One of the headwinds RSPG is encountering is that while some members of the Organization of Petroleum Countries (OPEC) pared oil production in a bid to boost prices, output is growing in some non-OPEC nations, including Brazil, Canada, Mexico, and the U.S. Couple that with Russian output remaining surprisingly high, and the current supply outlook isn’t overly favorable to assets such as the equal-weight RSPG.
Signs of Hope for Energy ETFs
Investing in the energy patch can be tricky and volatile. With the aforementioned supply glut needing to be worked through, it’s understandable that some investors are happy to eschew the sector over the near term. However, investors shouldn’t write off RSPG in wholesale fashion.
It’s possible that supplies will tighten a bit in the second half of the year. Additionally, value remains in the energy patch despite last year’s torrid run. A case can be made that RSPG embodies that value proposition, as nearly 56% of the fund’s holdings are classified as value stocks. That could encourage some market participants to nibble at a sector that may stall in neutral for the time being.
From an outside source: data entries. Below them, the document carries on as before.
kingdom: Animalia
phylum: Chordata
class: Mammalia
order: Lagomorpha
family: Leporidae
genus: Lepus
“There is still likely a period ahead when global GDP growth re-accelerates and the impact of little investment in new production capacity should start to bite. However, the cyclical and the structural outlook do not always align. Over the next six months, we see oil prices broadly stable at about $75 to $80 a barrel for Brent,” noted Martijn Rats, Morgan Stanley’s global commodity strategist.
Other factors that could be supportive of RSPG in the back of 2023 are the energy sector’s increasingly strong balance sheets and commitment to shareholder rewards. Additionally, strong North American production could help the ETF, owing to its exposure to some oil services providers and pipeline operators.